»»
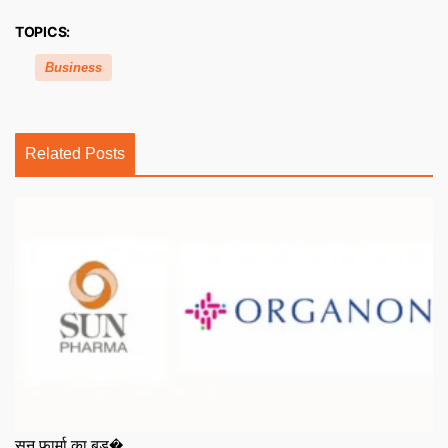
TOPICS:
Business
Related Posts
सन फार्मा का बड�...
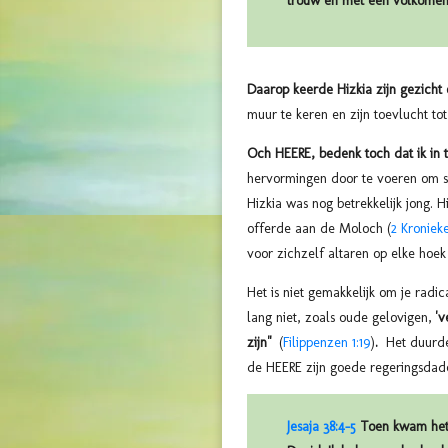
trouw en met een volkomen 
Daarop keerde Hizkia zijn gezicht 
muur te keren en zijn toevlucht t
Och HEERE, bedenk toch dat ik in 
hervormingen door te voeren om s
Hizkia was nog betrekkelijk jong. 
offerde aan de Moloch (
2 Kronieke
voor zichzelf altaren op elke hoe
Het is niet gemakkelijk om je radic
lang niet, zoals oude gelovigen,
'v
zijn"
(
Filippenzen 1:19
)
.
Het duurde 
de HEERE zijn goede regeringsdad
Jesaja 38:4-5
Toen kwam het 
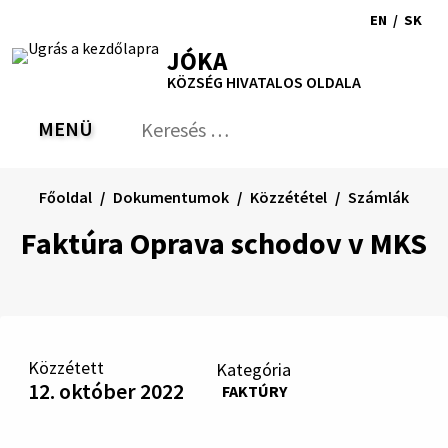
Ugrás
EN
/
SK
a
Switch
Nyel
RSS
Oldaltérkép
Nyomtatás
Növekszik
Kisebb
Nagyobb
JÓKA
tartalomra
language
vált
kontraszt
betűméret
betűméret
KÖZSÉG HIVATALOS OLDALA
to
erre
English
Slov
MENÜ
VÁLTÁS
Keresés:
Nyú
be
a
Főoldal
Dokumentumok
Közzététel
Számlák
ker
űrl
Faktúra Oprava schodov v MKS
Közzétett
Kategória
12. október 2022
FAKTÚRY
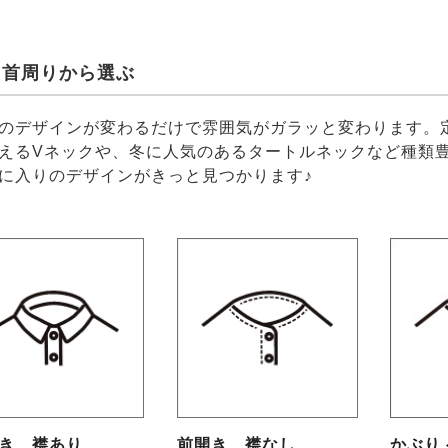
、首周りから選ぶ
のデザインが変わるだけで雰囲気がガラッと変わります。
えるVネックや、冬に人気のあるタートルネックなど種類
に入りのデザインがきっと見つかります♪
き 襟あり
前開き 襟なし
かぶり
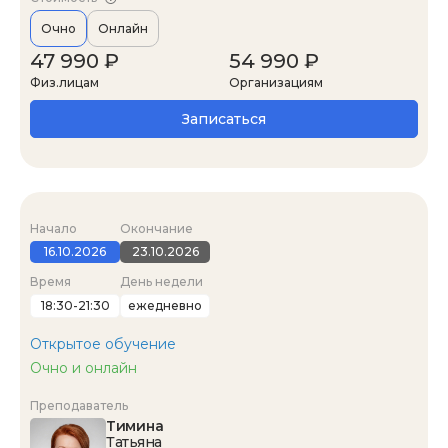
Очно
Онлайн
47 990 ₽
54 990 ₽
Физ.лицам
Организациям
Записаться
Начало
Окончание
16.10.2026
23.10.2026
Время
День недели
18:30-21:30
ежедневно
Открытое обучение
Очно и онлайн
Преподаватель
Тимина
Татьяна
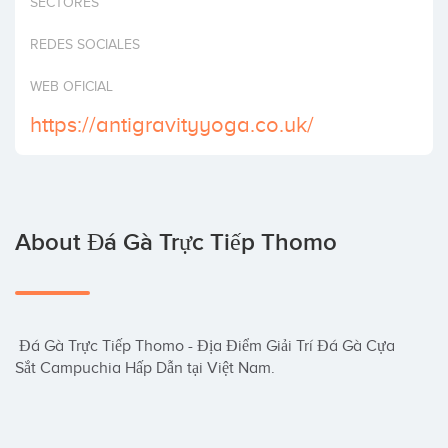
SECTORES
Invest
REDES SOCIALES
WEB OFICIAL
https://antigravityyoga.co.uk/
About Đá Gà Trực Tiếp Thomo
 Đá Gà Trực Tiếp Thomo - Địa Điểm Giải Trí Đá Gà Cựa 
Sắt Campuchia Hấp Dẫn tại Việt Nam.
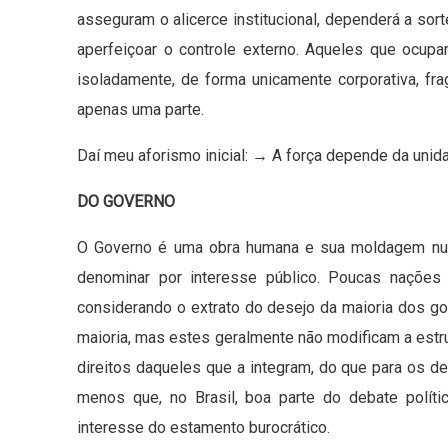
asseguram o alicerce institucional, dependerá a sort
aperfeiçoar o controle externo. Aqueles que ocu
isoladamente, de forma unicamente corporativa, fr
apenas uma parte.
Daí meu aforismo inicial: → A força depende da unida
DO GOVERNO
O Governo é uma obra humana e sua moldagem nun
denominar por interesse público. Poucas nações
considerando o extrato do desejo da maioria dos go
maioria, mas estes geralmente não modificam a estr
direitos daqueles que a integram, do que para os dev
menos que, no Brasil, boa parte do debate polí
interesse do estamento burocrático.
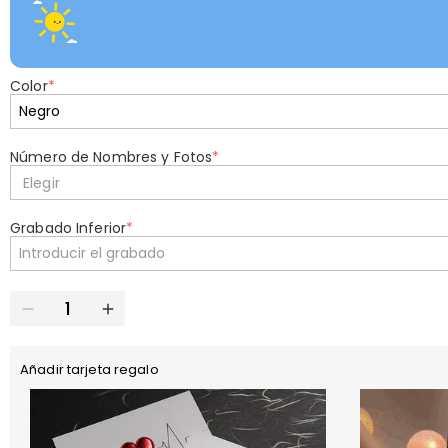
Color
*
Número de Nombres y Fotos
*
Elegir
Grabado Inferior
*
Añadir tarjeta regalo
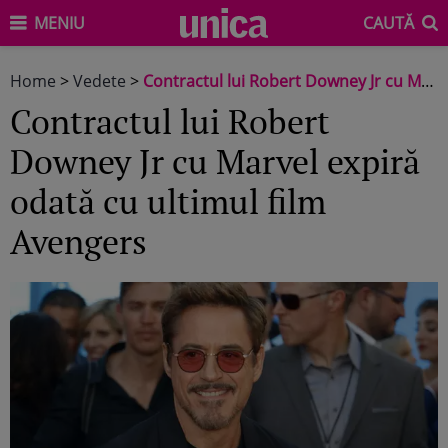
MENIU
CAUTĂ
Home
>
Vedete
>
Contractul lui Robert Downey Jr cu Marvel expiră odată cu ultimul film Avengers
Contractul lui Robert
Downey Jr cu Marvel expiră
odată cu ultimul film
Avengers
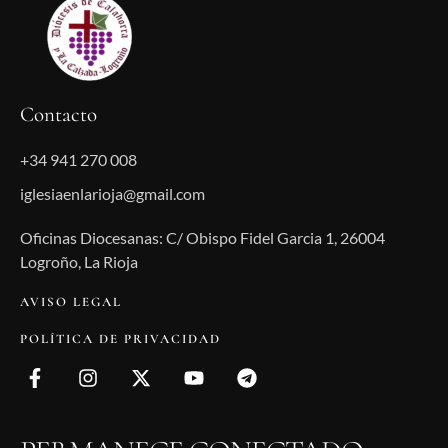
Contacto
+34 941 270 008
iglesiaenlarioja@gmail.com
Oficinas Diocesanas: C/ Obispo Fidel Garcia 1, 26004
Logroño, La Rioja
AVISO LEGAL
POLÍTICA DE PRIVACIDAD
««
[Directions for this task]
The answer must be an exact copy of the records above, with the pictures left out.

[Answer section]
TOPICS:
Business
Related Posts
सन फार्मा का बड�...
trouw en met een volkomen 
Daarop keerde Hizkia zijn gezicht 
muur te keren en zijn toevlucht t
Och HEERE, bedenk toch dat ik in 
hervormingen door te voeren om s
Hizkia was nog betrekkelijk jong. 
offerde aan de Moloch (
2 Kronieke
voor zichzelf altaren op elke hoe
Het is niet gemakkelijk om je radic
lang niet, zoals oude gelovigen,
'v
zijn"
(
Filippenzen 1:19
)
.
Het duurde 
de HEERE zijn goede regeringsdad
Jesaja 38:4-5
Toen kwam het 
Ugrás
EN
/
SK
a
Switch
Nyel
RSS
Oldaltérkép
Nyomtatás
Növekszik
Kisebb
Nagyobb
JÓKA
tartalomra
language
vált
kontraszt
betűméret
betűméret
KÖZSÉG HIVATALOS OLDALA
to
erre
English
Slov
MENÜ
VÁLTÁS
Keresés:
Nyú
be
a
Főoldal
Dokumentumok
Közzététel
Számlák
ker
űrl
Faktúra Oprava schodov v MKS
Közzétett
Kategória
12. október 2022
FAKTÚRY
、首周りから選ぶ
のデザインが変わるだけで雰囲気がガラッと変わります。
えるVネックや、冬に人気のあるタートルネックなど種類
に入りのデザインがきっと見つかります♪
き 襟あり
前開き 襟なし
かぶり
Очно
Онлайн
47 990 ₽
54 990 ₽
Физ.лицам
Организациям
Записаться
Начало
Окончание
16.10.2026
23.10.2026
Время
День недели
18:30-21:30
ежедневно
Открытое обучение
Очно и онлайн
Преподаватель
Тимина
Татьяна
SECTORES
Invest
REDES SOCIALES
WEB OFICIAL
https://antigravityyoga.co.uk/
About Đá Gà Trực Tiếp Thomo
 Đá Gà Trực Tiếp Thomo - Địa Điểm Giải Trí Đá Gà Cựa 
Sắt Campuchia Hấp Dẫn tại Việt Nam.
asseguram o alicerce institucional, dependerá a sort
aperfeiçoar o controle externo. Aqueles que ocu
isoladamente, de forma unicamente corporativa, fr
apenas uma parte.
Daí meu aforismo inicial: → A força depende da unida
DO GOVERNO
O Governo é uma obra humana e sua moldagem nun
denominar por interesse público. Poucas nações
considerando o extrato do desejo da maioria dos go
maioria, mas estes geralmente não modificam a estr
direitos daqueles que a integram, do que para os dev
menos que, no Brasil, boa parte do debate polí
interesse do estamento burocrático.
Color
*
Número de Nombres y Fotos
*
Elegir
Grabado Inferior
*
Añadir tarjeta regalo
MENIU
CAUTĂ
Home
>
Vedete
>
Contractul lui Robert Downey Jr cu Marvel expiră odată cu ultimul film Avengers
Contractul lui Robert
Downey Jr cu Marvel expiră
odată cu ultimul film
Avengers
Contacto
+34 941 270 008
iglesiaenlarioja@gmail.com
Oficinas Diocesanas: C/ Obispo Fidel Garcia 1, 26004
Logroño, La Rioja
AVISO LEGAL
POLÍTICA DE PRIVACIDAD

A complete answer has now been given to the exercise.